Dataset records:
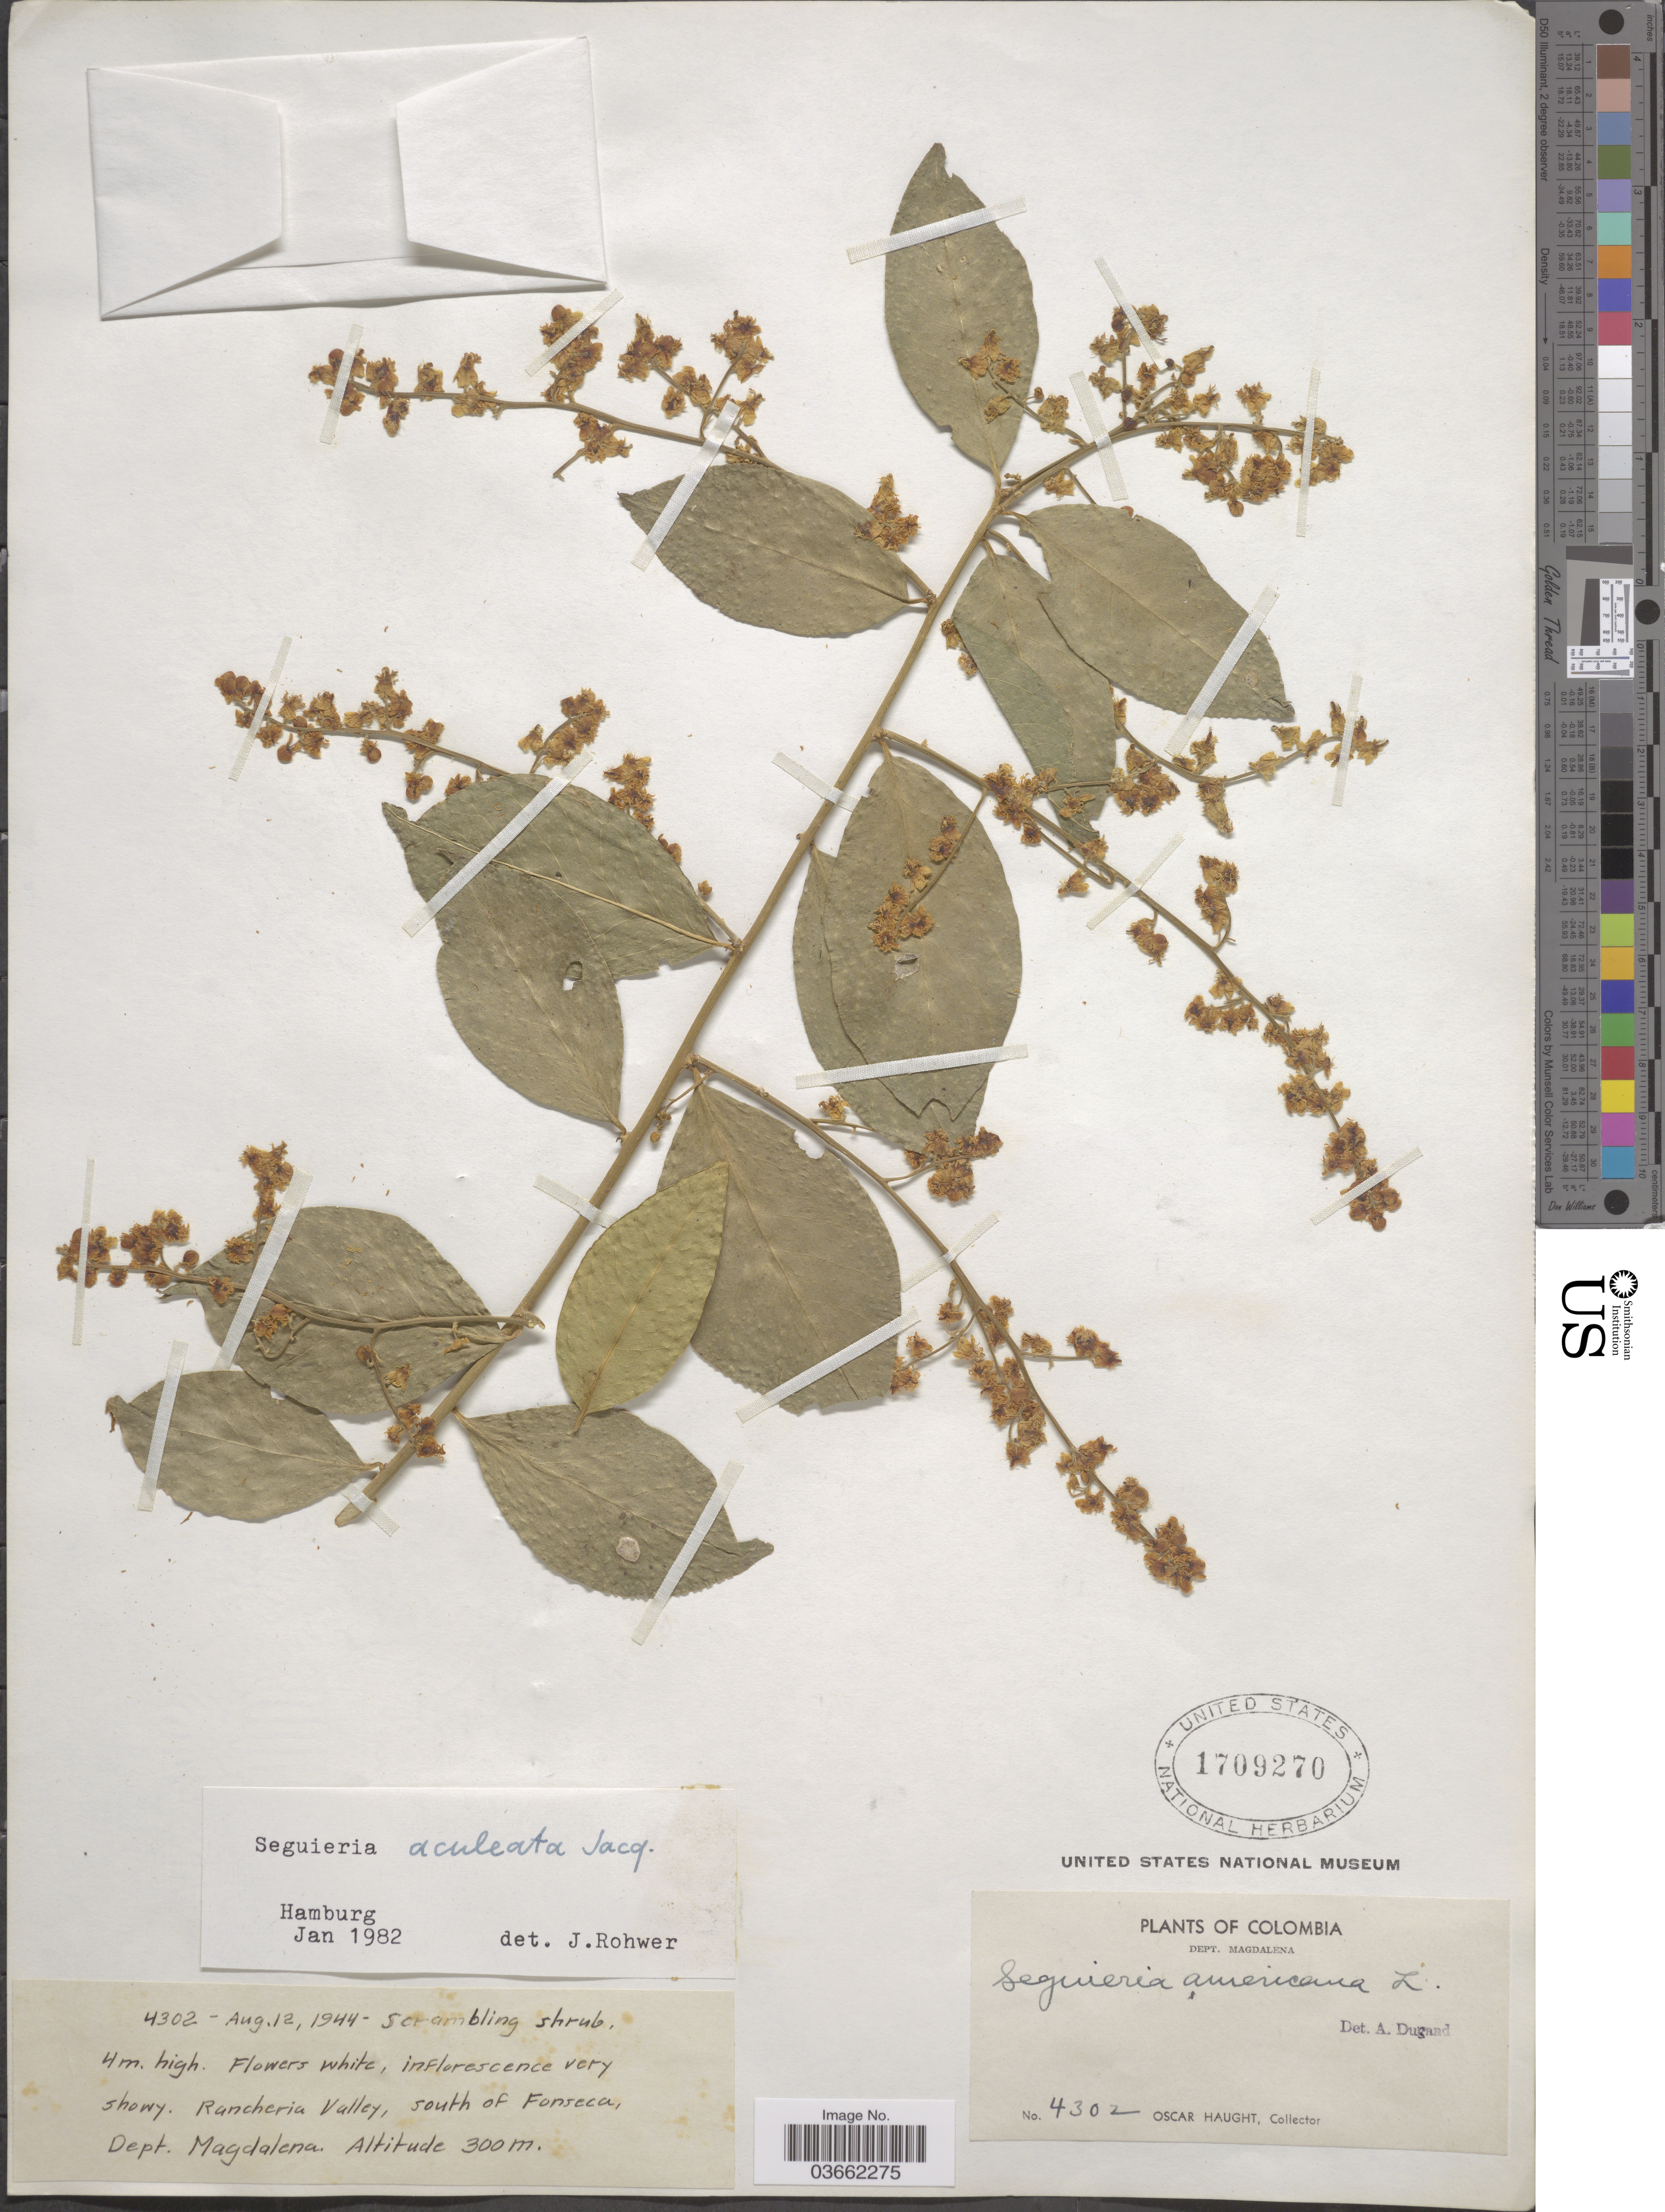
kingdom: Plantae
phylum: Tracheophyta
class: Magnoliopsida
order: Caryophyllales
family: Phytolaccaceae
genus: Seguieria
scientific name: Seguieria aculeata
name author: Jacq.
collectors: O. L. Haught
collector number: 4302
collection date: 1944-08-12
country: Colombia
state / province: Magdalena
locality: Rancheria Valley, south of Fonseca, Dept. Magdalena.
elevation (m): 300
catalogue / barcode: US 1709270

* * *

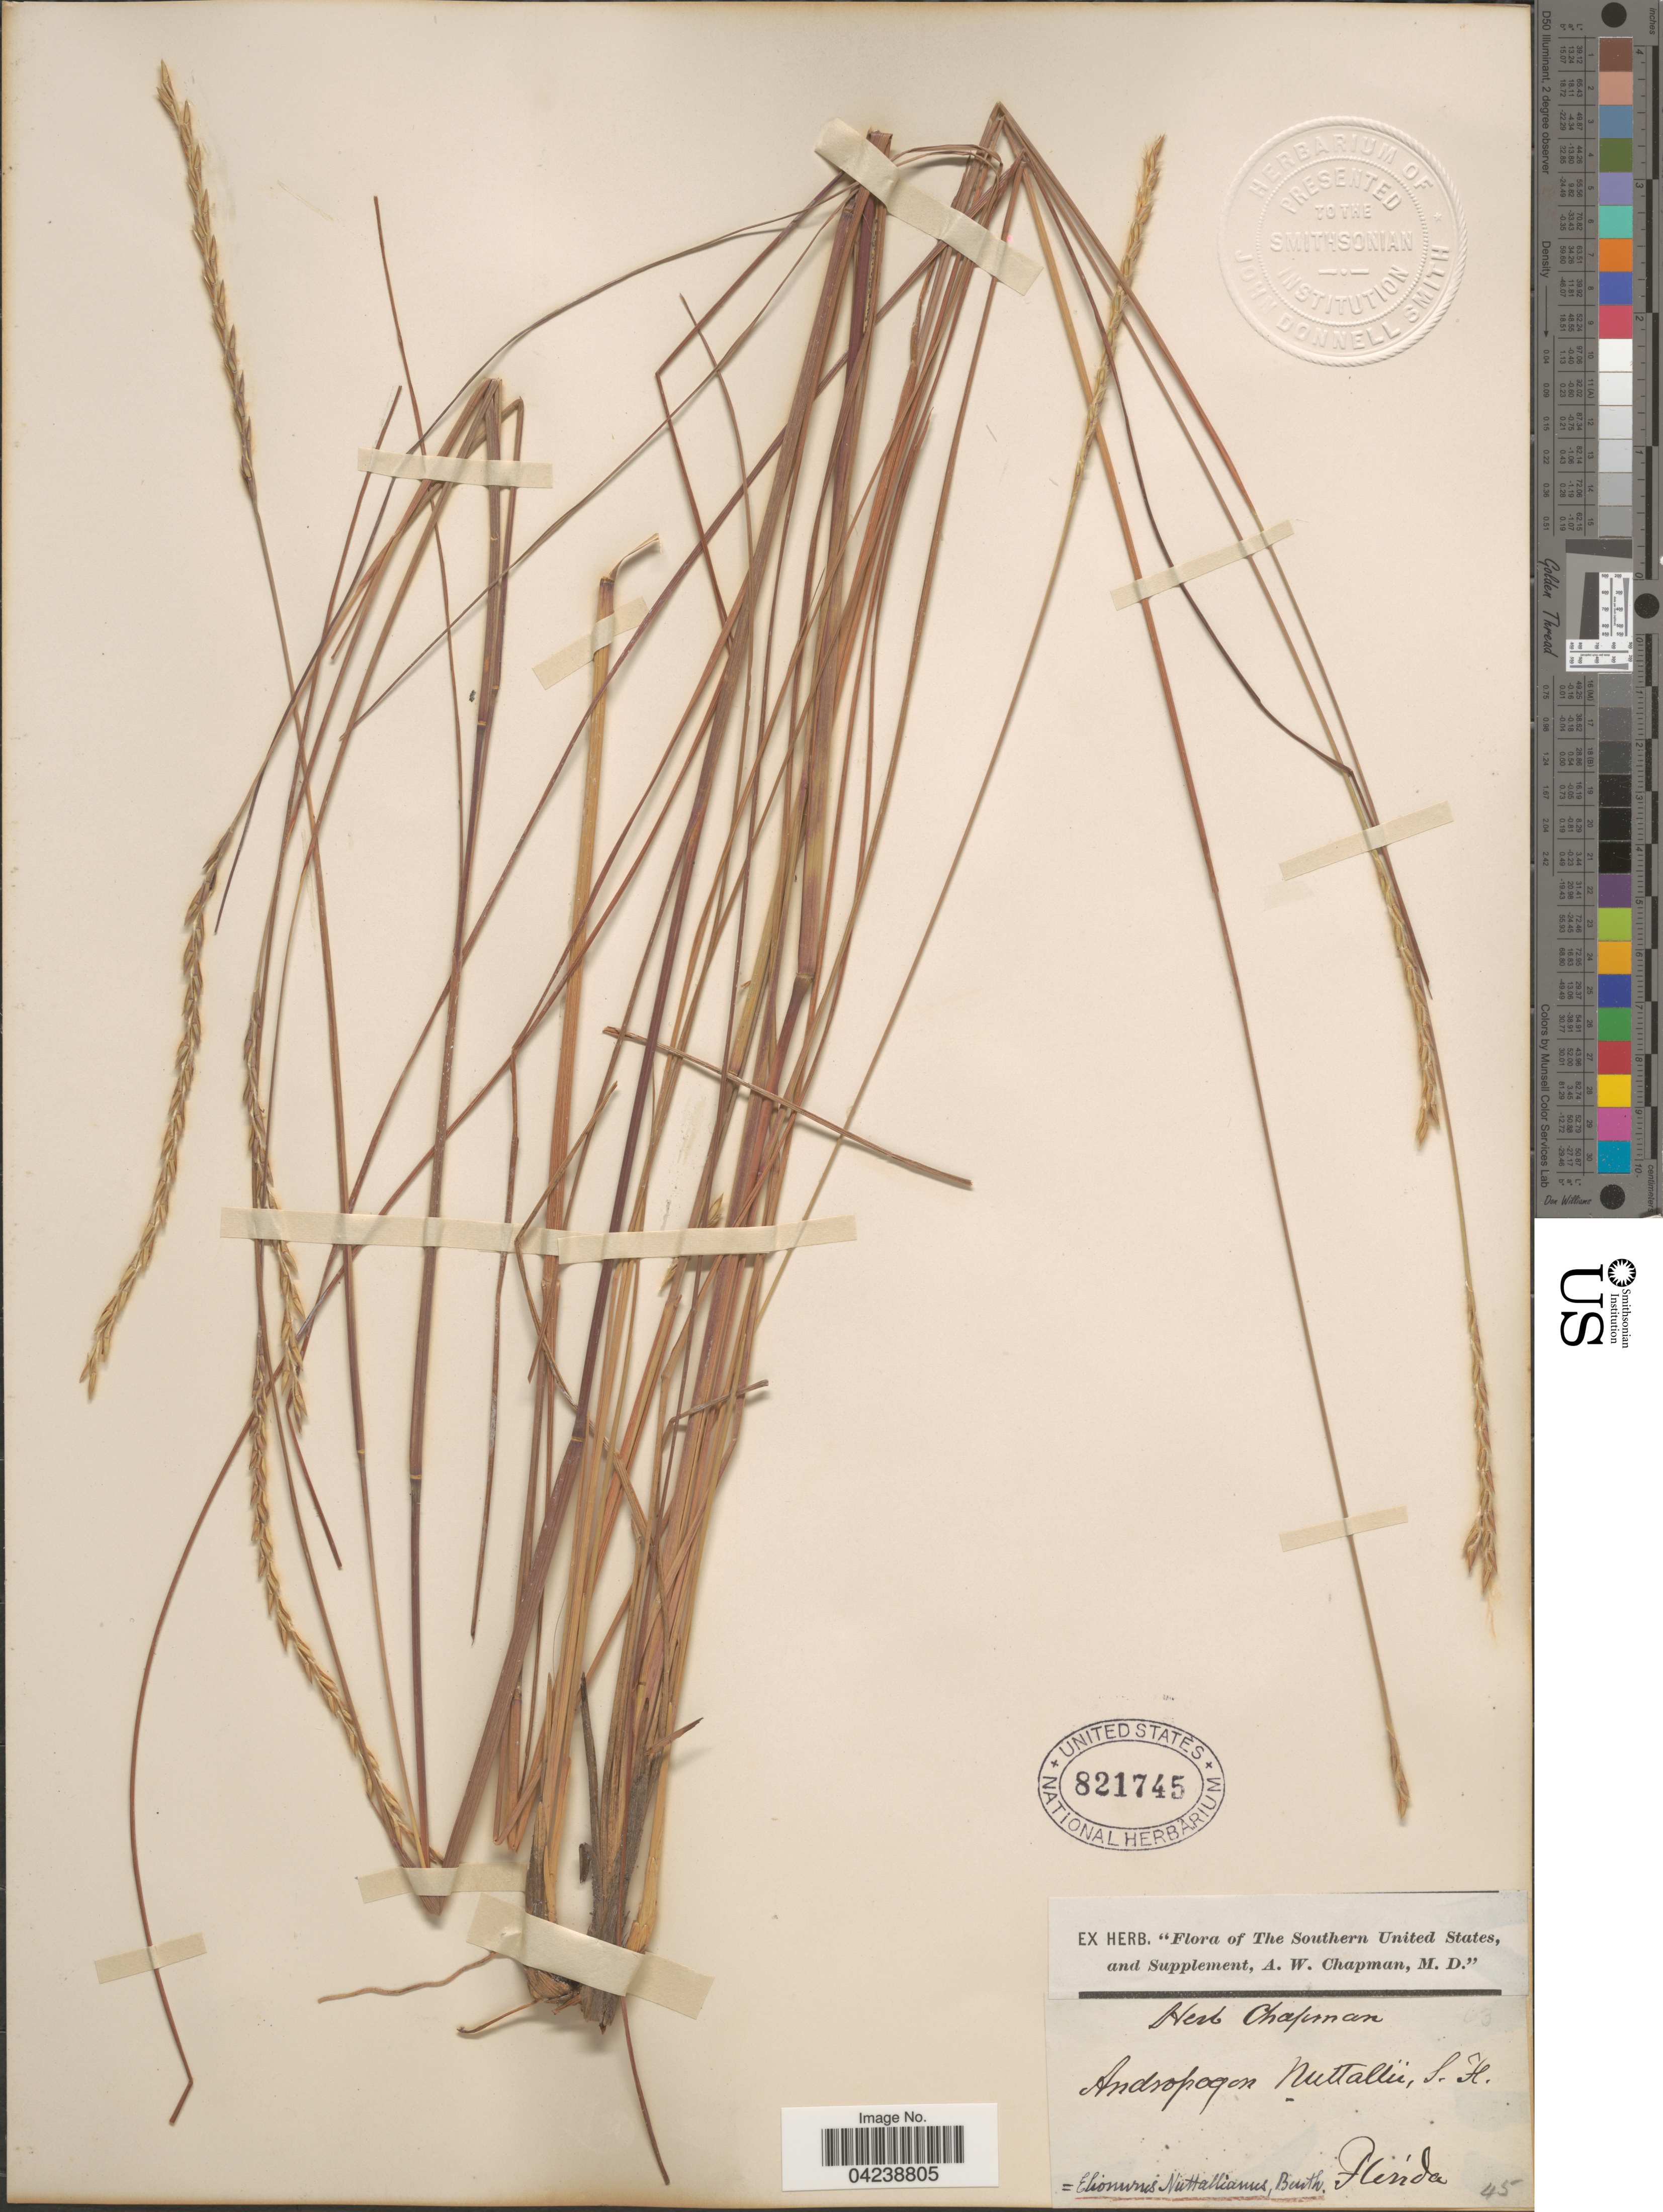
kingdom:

What this task involves: Copy out the data above word for word, starting with the line containing "kingdom: Plantae" and ending with the line containing "state / province: Magdalena", including both of those lines.

Solution:
kingdom: Plantae
phylum: Tracheophyta
class: Magnoliopsida
order: Caryophyllales
family: Phytolaccaceae
genus: Seguieria
scientific name: Seguieria aculeata
name author: Jacq.
collectors: O. L. Haught
collector number: 4302
collection date: 1944-08-12
country: Colombia
state / province: Magdalena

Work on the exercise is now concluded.